Identifying Rare Cells
In certain cancers, there can be cells which disseminate from the tumor into the blood. These are known as “circulating tumor cells”, and can metastasize to secondary sites.
The problem with detecting these is that they are low in number, especially compared to the white blood cells which are present alongside circulating tumor cells in the blood.
The numbers can also vary between patients, therefore approaches to isolate circulating tumor cells may work for some patients but not others.
Another problem is that there can be variations in circulating tumor cells as well, i.e. they can be heterogeneous. This could cause problems, but also, a small number of these heterogeneous tumor cells could carry a specific mutation which would only be seen if the downstream analysis is sensitive enough.
There have been attempts to improve the detection of circulating tumor cells, form using differences in size, antibodies and flow-based approaches. Some approaches have managed to recover 95% of cancer cells, however the white blood cells which remain can cause problems for downstream applications. For example, when looking at the DNA to see if there are mutations in the tumor cells, these could be masked if the number of white blood cells (with unmutated DNA) is high.
Tumour cells in blood vessels 3d illustration.
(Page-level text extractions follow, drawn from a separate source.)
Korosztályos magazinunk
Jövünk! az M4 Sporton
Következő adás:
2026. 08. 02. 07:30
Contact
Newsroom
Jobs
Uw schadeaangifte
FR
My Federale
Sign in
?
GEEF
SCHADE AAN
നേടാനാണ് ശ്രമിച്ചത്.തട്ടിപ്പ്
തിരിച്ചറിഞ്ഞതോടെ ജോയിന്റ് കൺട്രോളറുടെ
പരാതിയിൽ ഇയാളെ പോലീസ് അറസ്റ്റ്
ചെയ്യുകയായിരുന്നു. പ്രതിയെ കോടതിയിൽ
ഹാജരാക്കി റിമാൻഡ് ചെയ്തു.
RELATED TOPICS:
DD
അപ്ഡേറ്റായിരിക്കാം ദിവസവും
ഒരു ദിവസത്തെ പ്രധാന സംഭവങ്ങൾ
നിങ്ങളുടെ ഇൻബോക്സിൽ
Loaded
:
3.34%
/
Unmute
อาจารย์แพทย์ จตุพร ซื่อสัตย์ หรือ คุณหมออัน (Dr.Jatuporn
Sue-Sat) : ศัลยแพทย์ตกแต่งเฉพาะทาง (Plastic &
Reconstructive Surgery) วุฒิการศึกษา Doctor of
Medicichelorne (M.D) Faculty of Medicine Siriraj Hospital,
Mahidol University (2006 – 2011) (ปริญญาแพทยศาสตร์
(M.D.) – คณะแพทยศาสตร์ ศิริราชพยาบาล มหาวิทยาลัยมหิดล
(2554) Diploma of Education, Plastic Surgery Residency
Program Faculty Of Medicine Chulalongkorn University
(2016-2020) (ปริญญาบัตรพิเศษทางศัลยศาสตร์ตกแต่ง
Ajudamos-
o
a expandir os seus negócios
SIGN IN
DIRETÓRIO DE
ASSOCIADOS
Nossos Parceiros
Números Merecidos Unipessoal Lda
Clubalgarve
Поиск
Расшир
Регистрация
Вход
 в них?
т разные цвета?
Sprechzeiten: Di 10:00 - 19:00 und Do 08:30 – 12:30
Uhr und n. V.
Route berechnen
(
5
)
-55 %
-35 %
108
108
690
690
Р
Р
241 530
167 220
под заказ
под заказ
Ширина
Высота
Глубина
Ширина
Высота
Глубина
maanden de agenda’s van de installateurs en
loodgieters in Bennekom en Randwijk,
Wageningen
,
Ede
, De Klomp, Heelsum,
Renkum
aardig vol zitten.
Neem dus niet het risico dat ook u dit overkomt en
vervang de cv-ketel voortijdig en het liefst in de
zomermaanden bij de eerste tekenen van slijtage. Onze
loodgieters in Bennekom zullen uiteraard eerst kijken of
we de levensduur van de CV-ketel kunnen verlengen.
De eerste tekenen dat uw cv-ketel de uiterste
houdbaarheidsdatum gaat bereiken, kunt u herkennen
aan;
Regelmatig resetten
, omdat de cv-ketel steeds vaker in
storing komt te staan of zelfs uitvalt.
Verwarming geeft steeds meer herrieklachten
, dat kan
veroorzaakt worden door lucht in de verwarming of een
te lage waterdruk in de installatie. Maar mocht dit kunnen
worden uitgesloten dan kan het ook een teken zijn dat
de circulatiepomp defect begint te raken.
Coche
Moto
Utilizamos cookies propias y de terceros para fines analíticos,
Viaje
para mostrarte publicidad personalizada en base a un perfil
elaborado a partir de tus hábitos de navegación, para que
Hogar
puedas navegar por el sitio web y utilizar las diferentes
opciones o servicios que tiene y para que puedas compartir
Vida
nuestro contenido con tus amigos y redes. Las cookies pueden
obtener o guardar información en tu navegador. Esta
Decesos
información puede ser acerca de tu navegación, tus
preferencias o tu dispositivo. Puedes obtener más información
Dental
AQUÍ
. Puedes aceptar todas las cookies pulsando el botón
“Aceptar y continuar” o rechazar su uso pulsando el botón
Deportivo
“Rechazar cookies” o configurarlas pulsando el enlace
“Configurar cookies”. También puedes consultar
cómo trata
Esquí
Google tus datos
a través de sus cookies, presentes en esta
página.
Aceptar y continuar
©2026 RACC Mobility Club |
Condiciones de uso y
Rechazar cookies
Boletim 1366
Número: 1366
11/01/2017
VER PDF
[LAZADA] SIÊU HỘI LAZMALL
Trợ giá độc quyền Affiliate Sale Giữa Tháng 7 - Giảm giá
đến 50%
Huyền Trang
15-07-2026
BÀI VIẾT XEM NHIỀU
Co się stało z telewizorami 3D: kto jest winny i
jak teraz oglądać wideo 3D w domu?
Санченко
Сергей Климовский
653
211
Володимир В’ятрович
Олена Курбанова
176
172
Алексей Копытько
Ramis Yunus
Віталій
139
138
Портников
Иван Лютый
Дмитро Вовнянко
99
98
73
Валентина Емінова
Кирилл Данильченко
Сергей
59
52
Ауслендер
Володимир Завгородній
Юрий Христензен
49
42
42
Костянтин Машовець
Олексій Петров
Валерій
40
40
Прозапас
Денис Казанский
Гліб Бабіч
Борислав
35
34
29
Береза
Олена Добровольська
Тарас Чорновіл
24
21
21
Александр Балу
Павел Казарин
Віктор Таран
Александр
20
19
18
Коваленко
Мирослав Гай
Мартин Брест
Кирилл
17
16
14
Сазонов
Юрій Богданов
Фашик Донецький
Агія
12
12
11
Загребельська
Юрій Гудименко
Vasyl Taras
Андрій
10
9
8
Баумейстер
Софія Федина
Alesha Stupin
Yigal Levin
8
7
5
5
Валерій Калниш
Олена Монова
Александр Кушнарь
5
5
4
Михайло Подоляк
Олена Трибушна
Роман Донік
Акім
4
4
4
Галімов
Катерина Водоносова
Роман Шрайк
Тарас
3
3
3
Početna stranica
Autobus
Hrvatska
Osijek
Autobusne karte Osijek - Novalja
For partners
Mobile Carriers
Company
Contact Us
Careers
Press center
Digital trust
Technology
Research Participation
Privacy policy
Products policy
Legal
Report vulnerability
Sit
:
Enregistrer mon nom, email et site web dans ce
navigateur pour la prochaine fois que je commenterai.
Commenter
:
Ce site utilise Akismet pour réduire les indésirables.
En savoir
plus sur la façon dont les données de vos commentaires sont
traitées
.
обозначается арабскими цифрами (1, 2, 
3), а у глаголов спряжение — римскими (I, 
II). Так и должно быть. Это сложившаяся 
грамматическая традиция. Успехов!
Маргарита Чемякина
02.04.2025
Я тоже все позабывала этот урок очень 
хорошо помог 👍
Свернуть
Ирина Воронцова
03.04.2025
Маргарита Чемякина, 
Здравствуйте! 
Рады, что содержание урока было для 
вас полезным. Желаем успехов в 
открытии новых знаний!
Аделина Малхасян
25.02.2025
Image Credit: sciencepics / Shutterstock
Methods used to Detect Circulating Tumor Cells
While methods such as Fluorescence Activated Cell Sorting (FACS) have been applied to separate the white blood cells from the circulating tumor cells, there can be problems as the starting numbers of circulating tumor cells are low. Approaches such as micropipette aspiration and laser microdissection have been used, but are time consuming and thus not easy to apply to clinical settings. So, can there be another method which could detect circulating tumor cells without being time consuming or suffering from loss?
A device was created by Yeo and co., which uses a small fluid based (microfluidic) approach to move single cells into control chambers. First, the incoming cells are forces into a single cell stream. Pressure differences then move the cells from this main stream into the holding chambers. Having a cell enter a holding chamber means that the chamber becomes blocked, and this means that other cells cannot enter that chamber and are directed to another empty chamber instead.
The pressure in a particular holding chamber can then be changed, and this directs the cell occupying that chamber back into the main stream and into the now opened collection port. Cells are sequentially released from the holding chambers, and by the use of methods, such as immunofluorescence, specific cells can be separated from the mixture of cells. To minimize the amount of cells lost in the process and to enhance the detection of target cells, the stream is recycled so that another round of cell capture can be performed.
Optimizing the Performance
To optimize the recovery of circulating tumor cells, the authors initially used a mixture small beads to simulate different cells; these were either 15 micrometers (µm, or 15 millionths of a meter) or 20 µm in diameter. They observed that the beads entered the holding chambers sequentially and remained until release mode was activated.
Separating Cells in a Simulated Sample
The authors then used white blood cells and MCF-7 cells to see if they can be separated. MCF-7 cells are derived from a breast tumor, and in this test represent circulating tumor cells. Different ratios of MCF-7 cells to white blood cells were used; 1 MCF-7 to 1,000 white blood cells (1:1000), and 1:100,000.
To detect these two types of cells, the authors used two fluorescence markers; cytokeratin, for MCF-7 cells and CD45 for white blood cells. Cells showing the presence of cytokeratin were moved to the recovery port, while the other cells were directed to the recycling outlet. This way, the white blood cells were actively removed from the sample, leaving behind a pure sample containing only MCF-7 cells.
Speed and Recovery
The authors noted that a sample of around 101,000 cells took around 2-3 hours to be separated, and that at least three cycles were needed to get around 95% of MCF-7 cells. Using five cycles increased the recovery from 95% to 99%.
In to the Clinic?
By having this ability to easily separate out cells from a mixed population, this has the potential to be used in clinic; it can be used to detect what mutations are present in the tumor or a sub-population of the tumor, and this can also be done during therapy to see if any mutations which may lead to treatment resistance emerges. This would mean that treatment can be quickly changed before the tumor has the chance to spread more.